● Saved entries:
%%

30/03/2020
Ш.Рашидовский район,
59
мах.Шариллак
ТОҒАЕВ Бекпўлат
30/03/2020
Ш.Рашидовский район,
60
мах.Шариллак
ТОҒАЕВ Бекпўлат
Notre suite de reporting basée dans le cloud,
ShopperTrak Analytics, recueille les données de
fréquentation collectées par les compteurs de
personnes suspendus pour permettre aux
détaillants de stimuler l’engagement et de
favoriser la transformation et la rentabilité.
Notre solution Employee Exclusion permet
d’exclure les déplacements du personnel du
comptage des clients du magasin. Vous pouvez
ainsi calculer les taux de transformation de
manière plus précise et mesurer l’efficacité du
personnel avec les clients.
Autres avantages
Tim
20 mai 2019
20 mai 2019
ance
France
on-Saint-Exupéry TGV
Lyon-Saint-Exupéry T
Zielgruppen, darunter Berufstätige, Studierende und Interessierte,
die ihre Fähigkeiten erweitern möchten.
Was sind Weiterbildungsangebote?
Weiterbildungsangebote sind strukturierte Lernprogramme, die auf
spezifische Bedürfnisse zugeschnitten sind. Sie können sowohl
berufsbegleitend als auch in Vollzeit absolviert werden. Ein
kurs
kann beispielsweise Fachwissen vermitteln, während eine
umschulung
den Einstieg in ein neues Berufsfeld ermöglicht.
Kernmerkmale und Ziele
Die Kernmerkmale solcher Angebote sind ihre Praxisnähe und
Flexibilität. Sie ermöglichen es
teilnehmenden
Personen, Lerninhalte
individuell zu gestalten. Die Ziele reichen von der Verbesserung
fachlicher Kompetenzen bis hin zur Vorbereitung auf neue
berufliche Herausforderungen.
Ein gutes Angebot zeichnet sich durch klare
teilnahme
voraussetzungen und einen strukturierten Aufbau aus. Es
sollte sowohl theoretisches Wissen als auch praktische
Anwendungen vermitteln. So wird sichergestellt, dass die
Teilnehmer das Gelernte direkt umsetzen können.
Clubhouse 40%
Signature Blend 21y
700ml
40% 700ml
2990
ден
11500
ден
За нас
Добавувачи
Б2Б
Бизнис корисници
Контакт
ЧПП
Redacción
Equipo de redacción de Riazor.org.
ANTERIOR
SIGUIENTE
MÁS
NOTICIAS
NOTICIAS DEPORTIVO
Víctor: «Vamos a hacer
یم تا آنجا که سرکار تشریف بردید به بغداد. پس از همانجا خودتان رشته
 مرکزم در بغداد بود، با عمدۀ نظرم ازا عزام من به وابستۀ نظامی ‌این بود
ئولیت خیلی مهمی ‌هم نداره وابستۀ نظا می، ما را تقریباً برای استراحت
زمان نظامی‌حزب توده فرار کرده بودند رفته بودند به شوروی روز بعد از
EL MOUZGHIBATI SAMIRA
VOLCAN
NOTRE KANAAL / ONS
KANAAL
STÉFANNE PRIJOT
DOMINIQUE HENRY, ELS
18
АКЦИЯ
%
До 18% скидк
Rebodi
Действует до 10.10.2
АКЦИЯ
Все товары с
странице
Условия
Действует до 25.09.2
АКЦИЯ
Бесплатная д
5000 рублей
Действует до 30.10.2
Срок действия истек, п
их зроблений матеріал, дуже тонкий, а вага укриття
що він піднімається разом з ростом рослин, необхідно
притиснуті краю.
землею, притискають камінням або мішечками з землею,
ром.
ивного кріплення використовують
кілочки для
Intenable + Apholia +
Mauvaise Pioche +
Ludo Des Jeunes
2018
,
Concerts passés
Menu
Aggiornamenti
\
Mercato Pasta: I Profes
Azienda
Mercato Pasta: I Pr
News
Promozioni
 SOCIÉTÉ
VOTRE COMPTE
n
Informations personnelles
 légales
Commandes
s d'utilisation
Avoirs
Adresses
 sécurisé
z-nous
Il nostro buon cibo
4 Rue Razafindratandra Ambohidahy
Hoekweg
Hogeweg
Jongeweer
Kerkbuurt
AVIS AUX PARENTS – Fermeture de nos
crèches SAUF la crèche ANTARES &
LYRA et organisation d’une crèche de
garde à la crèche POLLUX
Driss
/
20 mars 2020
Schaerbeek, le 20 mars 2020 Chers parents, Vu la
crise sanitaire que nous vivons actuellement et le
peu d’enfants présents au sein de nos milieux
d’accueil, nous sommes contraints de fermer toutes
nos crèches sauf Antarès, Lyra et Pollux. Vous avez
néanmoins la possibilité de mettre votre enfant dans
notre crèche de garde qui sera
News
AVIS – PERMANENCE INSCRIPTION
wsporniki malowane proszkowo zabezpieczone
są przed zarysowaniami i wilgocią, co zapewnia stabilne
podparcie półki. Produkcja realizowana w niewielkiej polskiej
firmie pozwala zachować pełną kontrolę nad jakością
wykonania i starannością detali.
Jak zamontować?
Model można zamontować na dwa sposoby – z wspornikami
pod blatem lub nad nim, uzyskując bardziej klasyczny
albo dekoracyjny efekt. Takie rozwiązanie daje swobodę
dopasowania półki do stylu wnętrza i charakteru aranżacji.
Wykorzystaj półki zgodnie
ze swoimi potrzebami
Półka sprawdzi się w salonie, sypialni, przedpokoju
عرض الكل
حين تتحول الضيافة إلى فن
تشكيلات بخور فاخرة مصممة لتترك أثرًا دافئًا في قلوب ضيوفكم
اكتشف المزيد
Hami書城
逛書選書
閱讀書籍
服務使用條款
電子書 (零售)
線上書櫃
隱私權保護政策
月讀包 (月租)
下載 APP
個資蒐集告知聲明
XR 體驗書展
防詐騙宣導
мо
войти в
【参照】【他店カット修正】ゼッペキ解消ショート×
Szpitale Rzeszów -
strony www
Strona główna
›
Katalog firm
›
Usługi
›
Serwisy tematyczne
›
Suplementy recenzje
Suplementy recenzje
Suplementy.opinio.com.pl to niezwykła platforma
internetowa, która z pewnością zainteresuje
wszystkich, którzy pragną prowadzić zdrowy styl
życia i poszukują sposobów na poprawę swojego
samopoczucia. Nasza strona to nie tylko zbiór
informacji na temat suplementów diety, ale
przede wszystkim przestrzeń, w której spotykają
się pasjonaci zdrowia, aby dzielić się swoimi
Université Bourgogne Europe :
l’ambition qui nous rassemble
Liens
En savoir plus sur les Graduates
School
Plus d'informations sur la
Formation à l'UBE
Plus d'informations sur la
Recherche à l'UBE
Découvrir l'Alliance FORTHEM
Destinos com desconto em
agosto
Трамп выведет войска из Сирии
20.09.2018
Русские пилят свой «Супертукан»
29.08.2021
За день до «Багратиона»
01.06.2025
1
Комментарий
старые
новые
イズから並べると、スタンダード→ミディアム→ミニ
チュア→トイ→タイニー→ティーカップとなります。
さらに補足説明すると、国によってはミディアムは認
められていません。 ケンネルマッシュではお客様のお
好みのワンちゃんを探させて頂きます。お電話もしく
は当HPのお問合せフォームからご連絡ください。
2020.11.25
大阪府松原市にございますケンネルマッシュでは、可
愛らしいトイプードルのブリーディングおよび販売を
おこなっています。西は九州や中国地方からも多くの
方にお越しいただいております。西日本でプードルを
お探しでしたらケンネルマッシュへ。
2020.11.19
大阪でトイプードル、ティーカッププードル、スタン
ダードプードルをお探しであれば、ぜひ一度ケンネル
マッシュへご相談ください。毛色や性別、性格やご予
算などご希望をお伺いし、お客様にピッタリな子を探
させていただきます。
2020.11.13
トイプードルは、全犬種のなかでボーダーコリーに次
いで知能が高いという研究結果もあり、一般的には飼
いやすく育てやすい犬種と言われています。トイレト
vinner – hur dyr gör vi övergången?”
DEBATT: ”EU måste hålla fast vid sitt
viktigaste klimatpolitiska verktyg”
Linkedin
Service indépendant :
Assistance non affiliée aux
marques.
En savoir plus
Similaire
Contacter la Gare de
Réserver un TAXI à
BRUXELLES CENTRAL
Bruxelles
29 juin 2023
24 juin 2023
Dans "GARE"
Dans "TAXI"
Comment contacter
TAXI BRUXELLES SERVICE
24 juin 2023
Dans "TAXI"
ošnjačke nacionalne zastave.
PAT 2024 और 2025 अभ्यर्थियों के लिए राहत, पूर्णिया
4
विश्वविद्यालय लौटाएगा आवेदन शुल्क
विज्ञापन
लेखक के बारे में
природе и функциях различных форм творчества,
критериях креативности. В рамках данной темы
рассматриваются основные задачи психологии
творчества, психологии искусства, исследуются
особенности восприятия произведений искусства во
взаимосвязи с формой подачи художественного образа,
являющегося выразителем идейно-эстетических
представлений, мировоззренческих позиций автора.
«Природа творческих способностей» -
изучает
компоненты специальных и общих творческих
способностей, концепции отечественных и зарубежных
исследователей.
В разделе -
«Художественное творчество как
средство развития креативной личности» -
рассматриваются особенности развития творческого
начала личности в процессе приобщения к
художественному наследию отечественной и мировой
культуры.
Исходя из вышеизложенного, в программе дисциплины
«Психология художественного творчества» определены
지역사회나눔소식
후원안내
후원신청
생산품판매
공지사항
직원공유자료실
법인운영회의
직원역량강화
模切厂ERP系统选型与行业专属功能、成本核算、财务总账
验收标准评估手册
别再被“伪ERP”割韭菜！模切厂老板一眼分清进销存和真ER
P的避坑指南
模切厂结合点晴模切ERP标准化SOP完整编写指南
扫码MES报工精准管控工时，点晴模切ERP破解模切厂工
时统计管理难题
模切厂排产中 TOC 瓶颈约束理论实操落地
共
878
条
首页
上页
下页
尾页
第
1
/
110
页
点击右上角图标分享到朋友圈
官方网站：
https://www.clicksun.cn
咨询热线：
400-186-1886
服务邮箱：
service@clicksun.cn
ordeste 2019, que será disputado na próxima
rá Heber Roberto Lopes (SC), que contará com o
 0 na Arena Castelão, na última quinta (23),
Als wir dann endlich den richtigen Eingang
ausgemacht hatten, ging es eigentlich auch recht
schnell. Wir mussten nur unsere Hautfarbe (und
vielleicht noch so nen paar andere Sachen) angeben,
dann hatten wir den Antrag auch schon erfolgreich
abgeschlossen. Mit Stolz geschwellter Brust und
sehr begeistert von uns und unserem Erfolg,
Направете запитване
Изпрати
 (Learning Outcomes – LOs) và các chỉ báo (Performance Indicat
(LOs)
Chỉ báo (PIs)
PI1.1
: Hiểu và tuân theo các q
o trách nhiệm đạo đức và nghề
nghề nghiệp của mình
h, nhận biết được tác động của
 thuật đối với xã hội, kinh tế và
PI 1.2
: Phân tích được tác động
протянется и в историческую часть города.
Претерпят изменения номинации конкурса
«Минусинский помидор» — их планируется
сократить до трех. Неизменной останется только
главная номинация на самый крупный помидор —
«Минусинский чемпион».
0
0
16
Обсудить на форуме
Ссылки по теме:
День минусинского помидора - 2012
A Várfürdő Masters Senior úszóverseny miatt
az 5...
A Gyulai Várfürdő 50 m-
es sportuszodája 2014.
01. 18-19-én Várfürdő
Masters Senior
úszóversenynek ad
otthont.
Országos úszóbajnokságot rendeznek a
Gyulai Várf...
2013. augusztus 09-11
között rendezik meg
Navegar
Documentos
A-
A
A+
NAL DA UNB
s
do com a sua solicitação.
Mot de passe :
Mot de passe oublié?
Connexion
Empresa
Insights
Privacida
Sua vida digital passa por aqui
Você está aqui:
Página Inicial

%%

● Task requirements:
Could you recast the listing as a JSON list of strings, one string per line with blank lines left out, starting with its first line and going on through the line with "favoriser la transformation"? Include both ends and nothing else.

● Result of this exercise:
[
  "30/03/2020",
  "Ш.Рашидовский район,",
  "59",
  "мах.Шариллак",
  "ТОҒАЕВ Бекпўлат",
  "30/03/2020",
  "Ш.Рашидовский район,",
  "60",
  "мах.Шариллак",
  "ТОҒАЕВ Бекпўлат",
  "Notre suite de reporting basée dans le cloud,",
  "ShopperTrak Analytics, recueille les données de",
  "fréquentation collectées par les compteurs de",
  "personnes suspendus pour permettre aux",
  "détaillants de stimuler l’engagement et de",
  "favoriser la transformation et la rentabilité."
]